The comparison of flawed item and accepted items showed an inverse relationship between flaws and acceptance; that is, the higher the number of detected flaws, the lower the number of items accepted for the final exam (see Figure 2).
DISCUSSION
The assessment of students’ knowledge is a challenge for medical education. Several domains of professionalism need to be accurately assessed and, for this purpose, multimethod and longitudinal assessments must be performed. Multiple-choice questions are helpful for the assessment of knowledge, but they are difficult to write, especially in certain content areas, such as mental health, ethics, and humanity sciences. Despite this difficulty, multiple-choice questions can provide highly reliable data, and they are routinely used all over the country.25
Therefore, improving faculty members’ writing skills is critical for determining a precise scale to discriminate between high and low-achieving students. Many studies have evaluated the effect of faculty development programs on item writing, but most of these comprise lower-level Kirkpatrick model,15 and there is evidence demonstrating that item writing flaws can harm the outcome of high-stake examinations.26-28
In this report, we present an institutional experience with a school-based feedback system that improved the quality of item writing for the progress testing exam. A broad evaluation, highlighting flawed item, discomfited many faculty members and departments. A certain degree of embarrassment may have motivated them to improve the quality of the requested items in the following year. This seems to have occurred especially in the areas of obstetrics and gynecology and public health. Obviously, a more direct and individualized assessment of the reactions and behavior changes of each item writer would have strengthened our observations.
In 2002, Downing recommended giving feedback to item authors29; however, we could find no reports about the implementation of this suggestion, which makes our work a novel one. Accordingly, Kim et al. (2010) suggested that organic principles that reflect the item writers’ trial-and-error process would benefit them more than “Dos and Don’ts Principles”.30
Some of our data also offer good news concerning our school’s adoption of guidelines for item writing, such as the avoidance of negative propositions and “all of the above” answers, which showed a low frequency among the problems we detected, and had been identified as a particular error to be avoided.27,31
Another limitation of our study is that our sample might have been biased because we enrolled only faculty members involved with progress testing item writing. We cannot overlook the fact that other faculty members might use flawed items in regular classroom examinations. However, it is important to be aware that a wave of change begins with conscientious and motivated faculties.

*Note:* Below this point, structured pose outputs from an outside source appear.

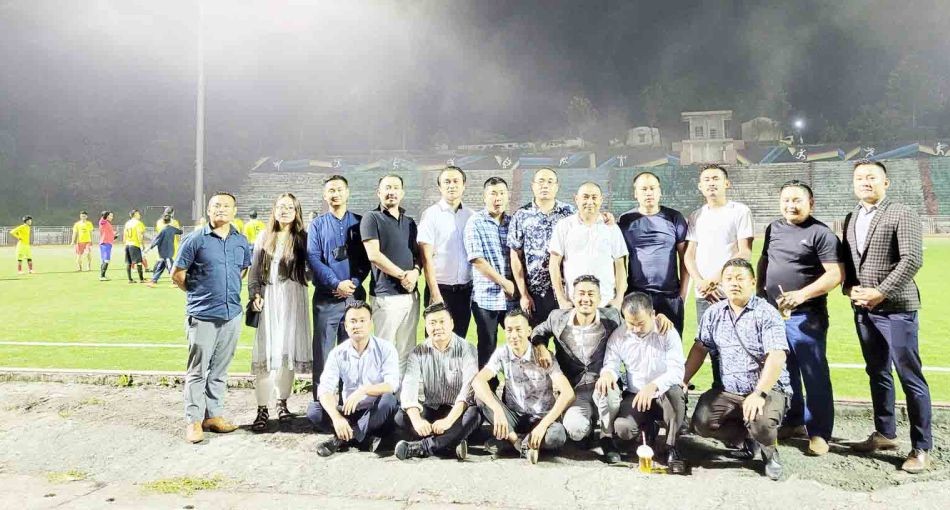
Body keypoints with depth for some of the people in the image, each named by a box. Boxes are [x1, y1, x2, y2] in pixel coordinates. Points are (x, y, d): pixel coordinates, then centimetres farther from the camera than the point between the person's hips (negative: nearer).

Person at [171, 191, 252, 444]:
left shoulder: (241, 241, 7)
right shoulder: (195, 239, -5)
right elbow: (177, 274, -1)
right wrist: (197, 293, 7)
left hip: (232, 314, 4)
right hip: (202, 315, -4)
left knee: (220, 369, 12)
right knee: (197, 370, 1)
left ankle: (214, 415, 22)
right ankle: (194, 421, 8)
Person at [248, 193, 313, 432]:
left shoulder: (302, 238, 5)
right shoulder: (264, 238, 11)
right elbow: (254, 269, 10)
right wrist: (255, 294, -1)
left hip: (294, 299, -1)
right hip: (269, 298, 1)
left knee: (289, 351, 4)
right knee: (266, 353, -4)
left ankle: (282, 403, 19)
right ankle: (262, 410, -1)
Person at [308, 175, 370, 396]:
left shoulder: (359, 223, 10)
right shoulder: (317, 224, 8)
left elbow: (366, 258, 4)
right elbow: (313, 258, -2)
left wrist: (354, 283, -11)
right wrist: (337, 283, -14)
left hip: (355, 295, 1)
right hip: (326, 297, -1)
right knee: (323, 349, 0)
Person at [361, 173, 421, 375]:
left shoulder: (409, 222, 18)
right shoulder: (372, 218, -1)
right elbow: (374, 255, -11)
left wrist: (415, 272, -5)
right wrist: (403, 275, -10)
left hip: (411, 294, 6)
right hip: (386, 295, -6)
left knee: (406, 351, 9)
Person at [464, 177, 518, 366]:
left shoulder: (513, 222, 9)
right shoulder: (475, 222, -4)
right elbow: (477, 260, -11)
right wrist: (504, 283, -11)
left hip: (512, 296, 4)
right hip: (486, 297, -4)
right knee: (487, 347, 5)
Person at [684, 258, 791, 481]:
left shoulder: (767, 314, -12)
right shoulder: (714, 313, 5)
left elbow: (776, 357, -21)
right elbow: (700, 348, 13)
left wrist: (759, 394, -32)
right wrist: (683, 380, 2)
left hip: (768, 389, -5)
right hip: (728, 392, 5)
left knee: (761, 423, -33)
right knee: (701, 422, -16)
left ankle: (769, 451, 5)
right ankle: (749, 438, 12)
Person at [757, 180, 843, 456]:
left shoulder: (821, 233, -8)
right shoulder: (774, 228, 11)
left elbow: (836, 273, -14)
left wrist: (802, 294, -23)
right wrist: (760, 294, 16)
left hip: (806, 316, -6)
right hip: (773, 313, 6)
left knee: (814, 375, -2)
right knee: (784, 372, 14)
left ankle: (819, 433, 7)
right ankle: (794, 422, 27)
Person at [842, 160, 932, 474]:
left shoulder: (902, 215, -6)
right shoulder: (850, 220, 14)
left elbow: (912, 260, -15)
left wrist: (880, 292, -19)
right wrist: (850, 289, -3)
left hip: (897, 309, -6)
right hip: (863, 310, 6)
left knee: (910, 379, -1)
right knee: (877, 374, 15)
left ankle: (922, 448, 7)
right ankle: (885, 434, 28)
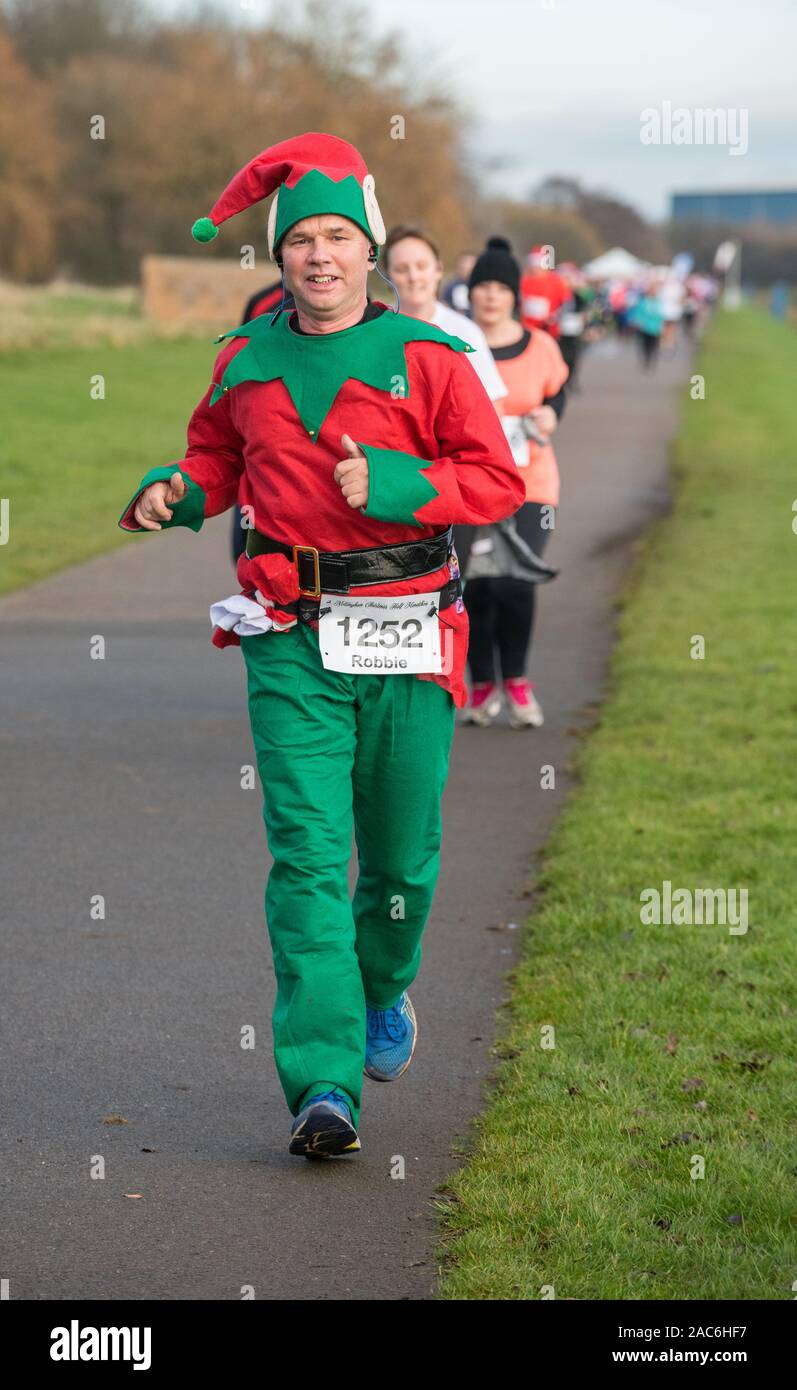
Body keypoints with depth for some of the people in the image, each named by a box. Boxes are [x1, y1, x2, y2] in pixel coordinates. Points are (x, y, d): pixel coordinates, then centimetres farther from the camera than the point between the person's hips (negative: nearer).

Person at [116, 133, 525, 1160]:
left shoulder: (429, 359, -2)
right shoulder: (246, 363, 8)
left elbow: (497, 479, -3)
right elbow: (217, 455, 24)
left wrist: (391, 483, -16)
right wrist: (173, 494, 3)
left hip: (404, 636, -1)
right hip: (291, 638, 1)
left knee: (400, 852, 10)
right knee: (306, 852, -9)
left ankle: (384, 992, 42)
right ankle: (323, 1084, -12)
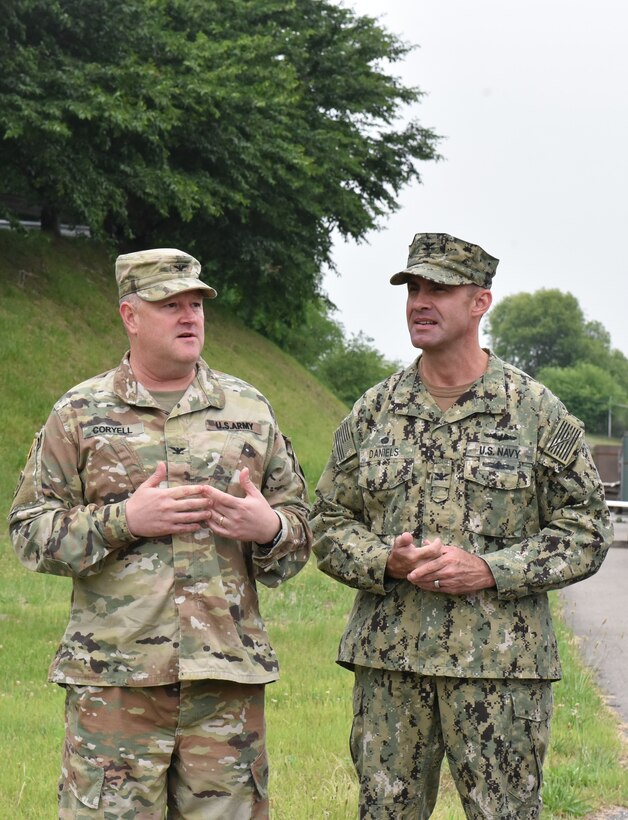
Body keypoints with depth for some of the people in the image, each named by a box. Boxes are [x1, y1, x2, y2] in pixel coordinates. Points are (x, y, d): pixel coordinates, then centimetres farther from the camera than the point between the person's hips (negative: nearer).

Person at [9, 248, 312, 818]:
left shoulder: (249, 410, 12)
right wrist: (124, 520, -13)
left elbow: (300, 522, 15)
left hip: (227, 676, 2)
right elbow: (30, 530, 2)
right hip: (114, 678, -2)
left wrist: (268, 527, -9)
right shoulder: (81, 413, 5)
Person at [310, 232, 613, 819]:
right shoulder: (372, 412, 9)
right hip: (388, 660, 3)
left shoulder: (536, 411, 1)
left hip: (501, 663, -2)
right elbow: (328, 525, 11)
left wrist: (490, 571, -13)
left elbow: (585, 530, 1)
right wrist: (387, 561, -10)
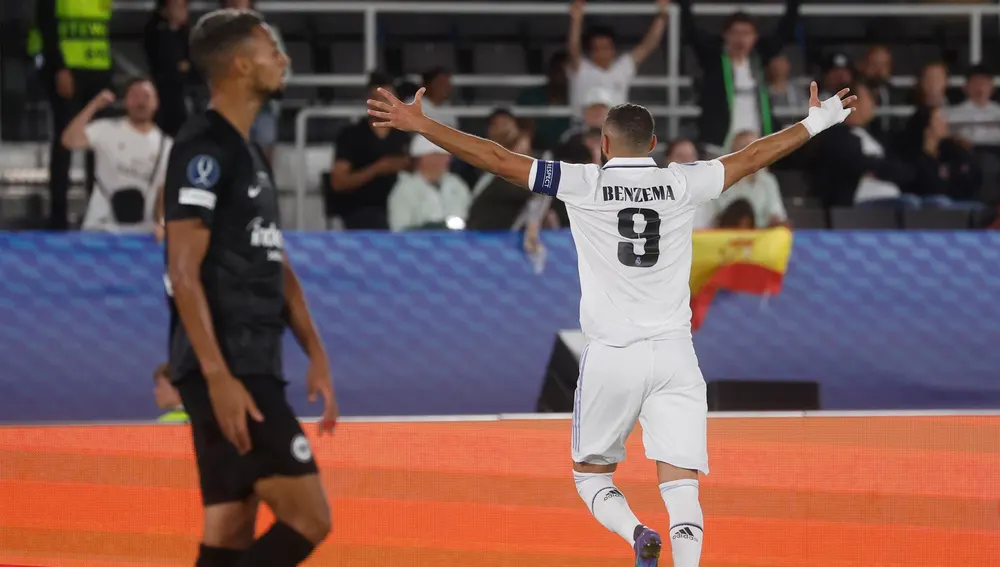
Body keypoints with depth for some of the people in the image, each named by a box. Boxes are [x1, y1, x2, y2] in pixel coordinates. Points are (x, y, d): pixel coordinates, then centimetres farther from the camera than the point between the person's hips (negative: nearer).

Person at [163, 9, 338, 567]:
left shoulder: (250, 154, 18)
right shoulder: (204, 149, -11)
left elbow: (276, 266, 24)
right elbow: (184, 272, -17)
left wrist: (316, 354, 16)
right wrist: (218, 376, -23)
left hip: (254, 369, 10)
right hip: (228, 373, -10)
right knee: (307, 520, -12)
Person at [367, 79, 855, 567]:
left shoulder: (582, 184, -2)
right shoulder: (682, 184, 3)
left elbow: (495, 158, -1)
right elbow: (752, 157, 15)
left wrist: (416, 124, 5)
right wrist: (816, 123, 30)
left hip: (611, 357, -1)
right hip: (674, 354, 1)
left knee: (591, 473, 16)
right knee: (680, 486, -4)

Finally, giving feedback to progress testing item writers will add another arm to progress testing feedback possibilities, improving its usefulness for medical school.
After this first observation, we hope that other investigators will: open their eyes to the opportunities offered by the frequent requests for item writing, provide faculty members with systematic feedback regarding flaws and students’ performance on each written item, and rigorously assess the impact of this set of practices to improve the quality of high-stake examinations.
CONCLUSIONS
Our work showed a significant decrease in the number of flawed items. It also showed an increase in the number of items eligible for use in progress test examinations after the disclosure of flaws and the fate of items. Giving feedback to faculty item writers seems to be a good strategy for developing faculty item writing proficiency.